#### Work request
Strip the pictures and reproduce the rest of the listing exactly.

#### Data for processing
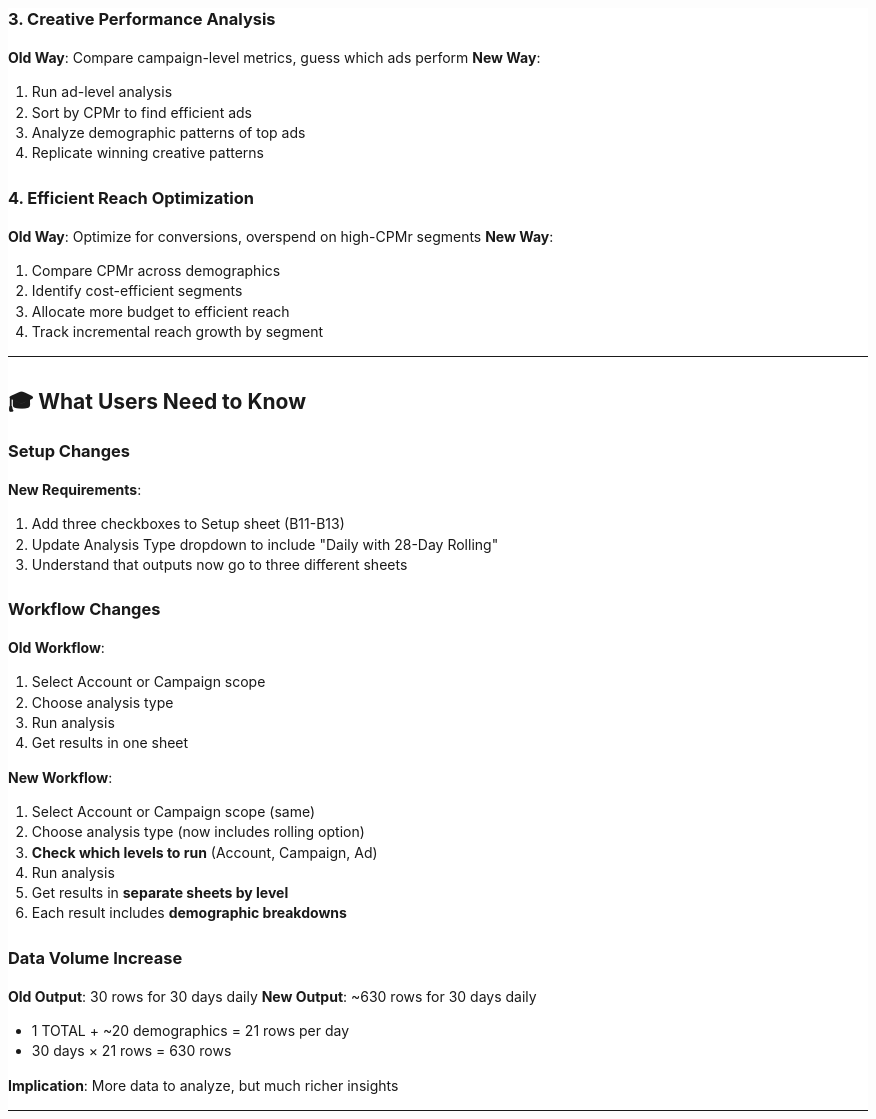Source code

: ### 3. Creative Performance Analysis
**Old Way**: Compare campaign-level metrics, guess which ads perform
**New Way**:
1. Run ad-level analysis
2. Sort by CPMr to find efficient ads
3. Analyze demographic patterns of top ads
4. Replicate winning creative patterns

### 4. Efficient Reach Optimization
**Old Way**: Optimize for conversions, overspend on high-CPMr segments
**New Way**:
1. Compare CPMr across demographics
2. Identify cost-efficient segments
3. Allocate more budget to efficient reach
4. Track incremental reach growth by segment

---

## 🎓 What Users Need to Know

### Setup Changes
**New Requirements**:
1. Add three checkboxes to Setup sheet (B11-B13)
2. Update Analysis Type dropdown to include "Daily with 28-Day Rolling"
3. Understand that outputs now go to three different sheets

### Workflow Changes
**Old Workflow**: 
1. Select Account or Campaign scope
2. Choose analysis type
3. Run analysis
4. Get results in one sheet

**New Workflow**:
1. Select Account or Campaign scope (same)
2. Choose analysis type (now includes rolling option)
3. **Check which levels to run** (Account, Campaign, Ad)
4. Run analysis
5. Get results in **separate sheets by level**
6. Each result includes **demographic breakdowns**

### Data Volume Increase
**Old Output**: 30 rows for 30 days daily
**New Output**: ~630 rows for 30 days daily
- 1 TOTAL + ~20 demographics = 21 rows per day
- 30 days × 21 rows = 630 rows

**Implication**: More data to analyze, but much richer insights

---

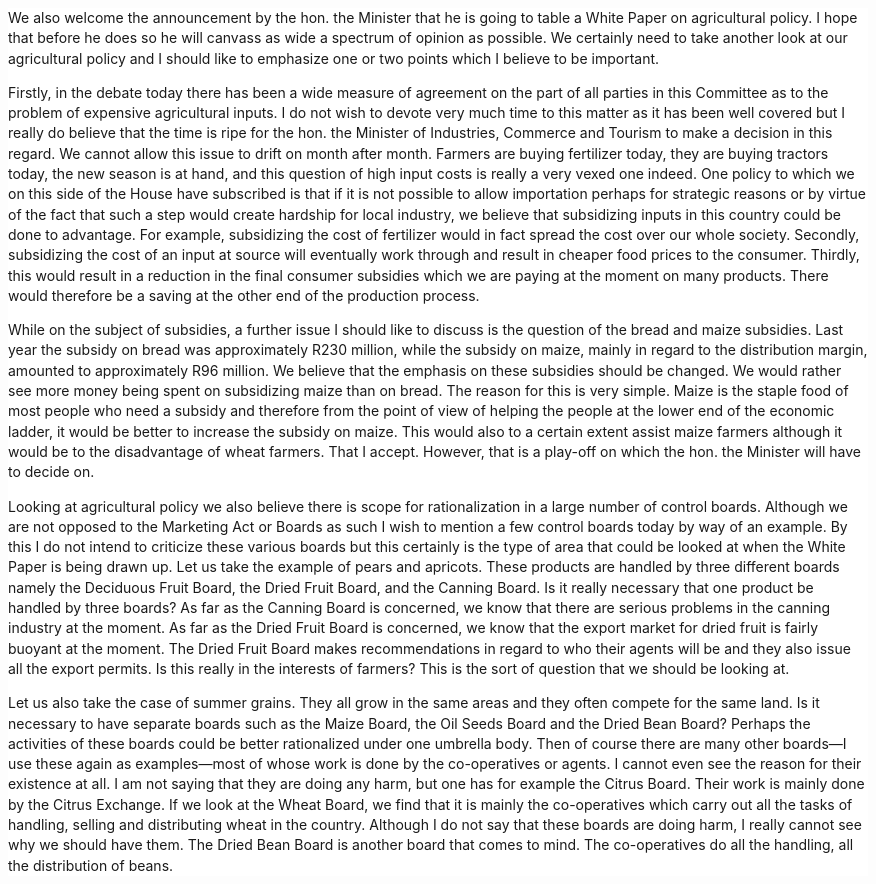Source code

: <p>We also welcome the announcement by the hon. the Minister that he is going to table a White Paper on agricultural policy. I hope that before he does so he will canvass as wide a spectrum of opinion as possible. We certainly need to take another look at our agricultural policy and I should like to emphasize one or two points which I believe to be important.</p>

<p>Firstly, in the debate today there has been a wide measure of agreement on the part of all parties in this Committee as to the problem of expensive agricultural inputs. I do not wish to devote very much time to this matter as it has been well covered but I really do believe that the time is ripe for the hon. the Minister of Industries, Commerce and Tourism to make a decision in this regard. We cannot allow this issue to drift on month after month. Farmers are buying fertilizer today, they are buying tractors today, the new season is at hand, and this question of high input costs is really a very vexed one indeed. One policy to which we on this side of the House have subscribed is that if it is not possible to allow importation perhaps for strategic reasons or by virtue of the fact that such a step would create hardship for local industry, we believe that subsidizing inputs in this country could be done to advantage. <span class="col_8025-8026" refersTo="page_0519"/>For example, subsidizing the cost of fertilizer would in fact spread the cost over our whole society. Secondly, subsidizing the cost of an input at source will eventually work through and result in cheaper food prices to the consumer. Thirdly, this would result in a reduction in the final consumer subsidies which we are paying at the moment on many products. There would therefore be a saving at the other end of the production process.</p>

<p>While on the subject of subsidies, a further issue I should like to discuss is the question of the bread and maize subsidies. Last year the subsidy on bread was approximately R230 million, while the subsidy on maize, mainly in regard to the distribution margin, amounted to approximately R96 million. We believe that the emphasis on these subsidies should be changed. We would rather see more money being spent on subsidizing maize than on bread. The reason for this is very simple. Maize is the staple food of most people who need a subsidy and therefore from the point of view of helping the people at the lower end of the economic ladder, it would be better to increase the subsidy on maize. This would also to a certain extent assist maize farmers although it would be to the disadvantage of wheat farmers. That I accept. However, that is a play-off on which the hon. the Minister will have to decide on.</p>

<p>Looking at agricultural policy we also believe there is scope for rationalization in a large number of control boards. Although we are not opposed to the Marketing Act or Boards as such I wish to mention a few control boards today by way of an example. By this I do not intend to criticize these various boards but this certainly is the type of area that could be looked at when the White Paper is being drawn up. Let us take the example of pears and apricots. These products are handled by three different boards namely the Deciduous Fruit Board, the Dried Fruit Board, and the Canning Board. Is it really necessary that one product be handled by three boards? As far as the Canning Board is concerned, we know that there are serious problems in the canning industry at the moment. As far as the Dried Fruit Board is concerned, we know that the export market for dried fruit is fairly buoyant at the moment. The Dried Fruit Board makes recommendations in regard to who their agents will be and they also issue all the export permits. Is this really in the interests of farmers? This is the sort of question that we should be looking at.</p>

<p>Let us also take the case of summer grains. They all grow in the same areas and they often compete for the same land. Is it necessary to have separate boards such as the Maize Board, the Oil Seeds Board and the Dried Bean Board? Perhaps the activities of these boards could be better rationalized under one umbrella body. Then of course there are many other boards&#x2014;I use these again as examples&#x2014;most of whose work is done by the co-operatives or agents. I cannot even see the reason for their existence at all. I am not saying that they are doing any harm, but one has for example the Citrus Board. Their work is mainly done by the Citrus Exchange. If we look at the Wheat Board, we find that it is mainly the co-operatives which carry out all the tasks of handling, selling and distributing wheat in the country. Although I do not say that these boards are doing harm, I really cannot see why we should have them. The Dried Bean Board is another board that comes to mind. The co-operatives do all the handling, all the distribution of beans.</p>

#### Task answer
Source code

: ### 3. Creative Performance Analysis
**Old Way**: Compare campaign-level metrics, guess which ads perform
**New Way**:
1. Run ad-level analysis
2. Sort by CPMr to find efficient ads
3. Analyze demographic patterns of top ads
4. Replicate winning creative patterns

### 4. Efficient Reach Optimization
**Old Way**: Optimize for conversions, overspend on high-CPMr segments
**New Way**:
1. Compare CPMr across demographics
2. Identify cost-efficient segments
3. Allocate more budget to efficient reach
4. Track incremental reach growth by segment

---

## 🎓 What Users Need to Know

### Setup Changes
**New Requirements**:
1. Add three checkboxes to Setup sheet (B11-B13)
2. Update Analysis Type dropdown to include "Daily with 28-Day Rolling"
3. Understand that outputs now go to three different sheets

### Workflow Changes
**Old Workflow**: 
1. Select Account or Campaign scope
2. Choose analysis type
3. Run analysis
4. Get results in one sheet

**New Workflow**:
1. Select Account or Campaign scope (same)
2. Choose analysis type (now includes rolling option)
3. **Check which levels to run** (Account, Campaign, Ad)
4. Run analysis
5. Get results in **separate sheets by level**
6. Each result includes **demographic breakdowns**

### Data Volume Increase
**Old Output**: 30 rows for 30 days daily
**New Output**: ~630 rows for 30 days daily
- 1 TOTAL + ~20 demographics = 21 rows per day
- 30 days × 21 rows = 630 rows

**Implication**: More data to analyze, but much richer insights

---

Source code

: <p>We also welcome the announcement by the hon. the Minister that he is going to table a White Paper on agricultural policy. I hope that before he does so he will canvass as wide a spectrum of opinion as possible. We certainly need to take another look at our agricultural policy and I should like to emphasize one or two points which I believe to be important.</p>

<p>Firstly, in the debate today there has been a wide measure of agreement on the part of all parties in this Committee as to the problem of expensive agricultural inputs. I do not wish to devote very much time to this matter as it has been well covered but I really do believe that the time is ripe for the hon. the Minister of Industries, Commerce and Tourism to make a decision in this regard. We cannot allow this issue to drift on month after month. Farmers are buying fertilizer today, they are buying tractors today, the new season is at hand, and this question of high input costs is really a very vexed one indeed. One policy to which we on this side of the House have subscribed is that if it is not possible to allow importation perhaps for strategic reasons or by virtue of the fact that such a step would create hardship for local industry, we believe that subsidizing inputs in this country could be done to advantage. <span class="col_8025-8026" refersTo="page_0519"/>For example, subsidizing the cost of fertilizer would in fact spread the cost over our whole society. Secondly, subsidizing the cost of an input at source will eventually work through and result in cheaper food prices to the consumer. Thirdly, this would result in a reduction in the final consumer subsidies which we are paying at the moment on many products. There would therefore be a saving at the other end of the production process.</p>

<p>While on the subject of subsidies, a further issue I should like to discuss is the question of the bread and maize subsidies. Last year the subsidy on bread was approximately R230 million, while the subsidy on maize, mainly in regard to the distribution margin, amounted to approximately R96 million. We believe that the emphasis on these subsidies should be changed. We would rather see more money being spent on subsidizing maize than on bread. The reason for this is very simple. Maize is the staple food of most people who need a subsidy and therefore from the point of view of helping the people at the lower end of the economic ladder, it would be better to increase the subsidy on maize. This would also to a certain extent assist maize farmers although it would be to the disadvantage of wheat farmers. That I accept. However, that is a play-off on which the hon. the Minister will have to decide on.</p>

<p>Looking at agricultural policy we also believe there is scope for rationalization in a large number of control boards. Although we are not opposed to the Marketing Act or Boards as such I wish to mention a few control boards today by way of an example. By this I do not intend to criticize these various boards but this certainly is the type of area that could be looked at when the White Paper is being drawn up. Let us take the example of pears and apricots. These products are handled by three different boards namely the Deciduous Fruit Board, the Dried Fruit Board, and the Canning Board. Is it really necessary that one product be handled by three boards? As far as the Canning Board is concerned, we know that there are serious problems in the canning industry at the moment. As far as the Dried Fruit Board is concerned, we know that the export market for dried fruit is fairly buoyant at the moment. The Dried Fruit Board makes recommendations in regard to who their agents will be and they also issue all the export permits. Is this really in the interests of farmers? This is the sort of question that we should be looking at.</p>

<p>Let us also take the case of summer grains. They all grow in the same areas and they often compete for the same land. Is it necessary to have separate boards such as the Maize Board, the Oil Seeds Board and the Dried Bean Board? Perhaps the activities of these boards could be better rationalized under one umbrella body. Then of course there are many other boards&#x2014;I use these again as examples&#x2014;most of whose work is done by the co-operatives or agents. I cannot even see the reason for their existence at all. I am not saying that they are doing any harm, but one has for example the Citrus Board. Their work is mainly done by the Citrus Exchange. If we look at the Wheat Board, we find that it is mainly the co-operatives which carry out all the tasks of handling, selling and distributing wheat in the country. Although I do not say that these boards are doing harm, I really cannot see why we should have them. The Dried Bean Board is another board that comes to mind. The co-operatives do all the handling, all the distribution of beans.</p>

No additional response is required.